The ONDCP report’s reassurances that “over 100 plant species” have been tested with no adverse effects belie the fact that there are over 200 plant species within the genus that the EN-4 strain of Fusarium oxysporum targets, all of which will be susceptible to attack. And while disclosed U.S. research has focused on examining Fusarium’s effects on isolated plant species in a controlled laboratory setting, the push now is for an open-air test of the fungus somewhere in the Amazon, the world’s most biologically diverse ecosystem.

Partly because of this, concern has arisen over the international legality of importing a strain of Fusarium oxysporum to a country where it does not naturally exist. If EN-4 does not exist in Colombia, under international law it cannot be brought there by outside agents that are not natural. Fearful of giving off the impression that it was set to unilaterally deploy what could be construed as an untested biological weapon (Fusariotoxin, which occurs in some strains of the fungus and can develop in mutated forms of EN-4, is listed as a biological warfare agent), the U.S. government turned over its ARS research and $23 million of State Department funds to the UN Drug Control Program (UNDCP).

The UNDCP was then supposed to act as the voice of the international community and get Colombia to accept EN-4 tests within its territory. This was in spite of the fact that the director of the UNDCP Colombia and Ecuador office, Klaus Nyholm, described the plan to pressure Colombia through the auspices of the UN as “an American interest.” Of critical importance here is the fact that Nyholm, when questioned by Sharon Stevenson and Jeremy Bigwood, the journalists who broke this story (see, Drug Control or Biowarfare?), went on record as saying there is no EN-4 in Colombia. Everyone Stevenson and Bigwood interviewed—guerrillas, government ministers, the Catholic Church, NGOs of all stripes, agronomists and even the aerial fumigation expert offered by the U.S. embassy in Bogotá—echoed Nyholm’s claim that there is no record of EN-4 in Colombia. Therefore, testing EN-4 in Colombia without Colombia’s consent would be illegal.

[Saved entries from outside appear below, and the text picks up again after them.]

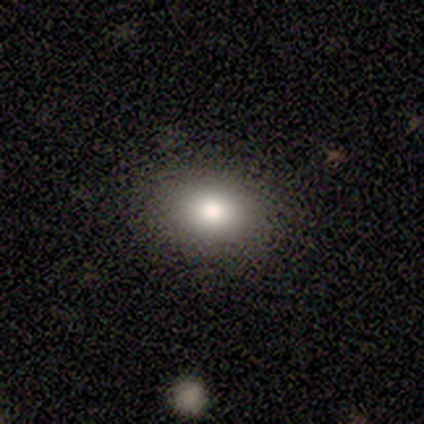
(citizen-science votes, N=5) Smooth or featured?
  - smooth: 60% *
  - star or artifact: 40%
  - featured or disk: 0%
How rounded?
  - in between: 100% *
  - round: 0%
  - cigar-shaped: 0%
Merging?
  - none: 100% *
  - minor disturbance: 0%
  - major disturbance: 0%
  - merger: 0%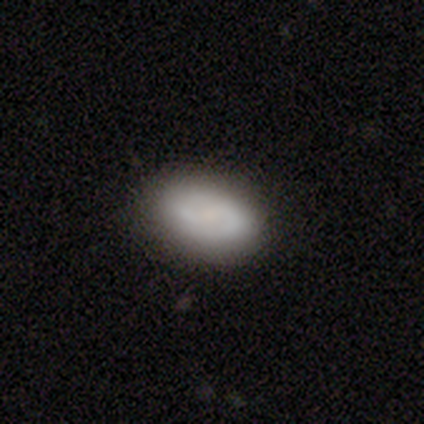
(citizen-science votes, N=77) Smooth or featured: smooth — 53% (featured or disk — 42%)
How rounded: in between — 88% (round — 12%)
Merging: none — 49% (minor disturbance — 4%)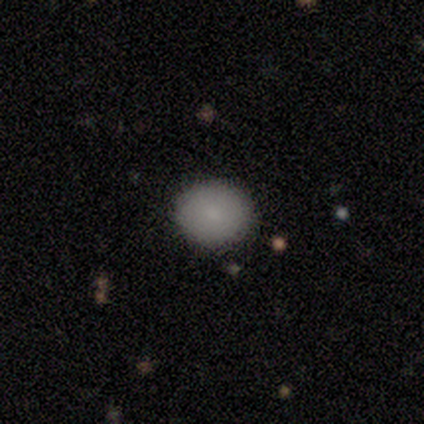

Yet the conditionality clause worked into the U.S. aid package left the Colombian government, already counting on the funds, in a difficult position: either accept testing of the Fusarium strain in Colombia despite serious safety and legal concerns, or reject the proposal and risk a delay or diminution of the U.S. aid package.

Another issue complicating (or perhaps simplifying) Colombia’s decision was the inclusion of wording in the proposal that would have denied Colombia any intellectual property rights to the results of the test while at the same time making it solely responsible for any unforseen problems arising from the experiments. Nyholm, perhaps after hearing it from his superiors, modified his position in early July, stating that, “Our experts tell us that it is worth trying,” and pointing out that the tests only need an area of “a couple of hundred square yards.”

Despite the fact that the ARS research handed over to the UNDCP shows that ants can carry and distribute the fungus, despite the fact that contaminated irrigation water and farm implements can spread the fungus, despite the fact that it is possible for the fungus’ spores to be spread by the wind, and despite the fact that in Peru the outbreak spread well beyond the areas where peasants reported seeing the fumigating aircraft, Nyholm said he felt the tests could be carried out safely and that they posed no threat to the surrounding ecosystem.

He also downplayed the Colombians’ apprehension over the heavy-handed tactics employed by his office and the U.S. government, stating, “I suppose this is because many people who are not specialists see this with biological warfare in mind, which is not the case.” But because Nyholm, as the UN official charged with overseeing the tests, has formally admitted that strain EN-4 of Fusarium oxysporum does not exist in Colombia, what else could the illegal introduction of this agent into Colombian territory against the wishes of the Colombian government be but an act of biological warfare?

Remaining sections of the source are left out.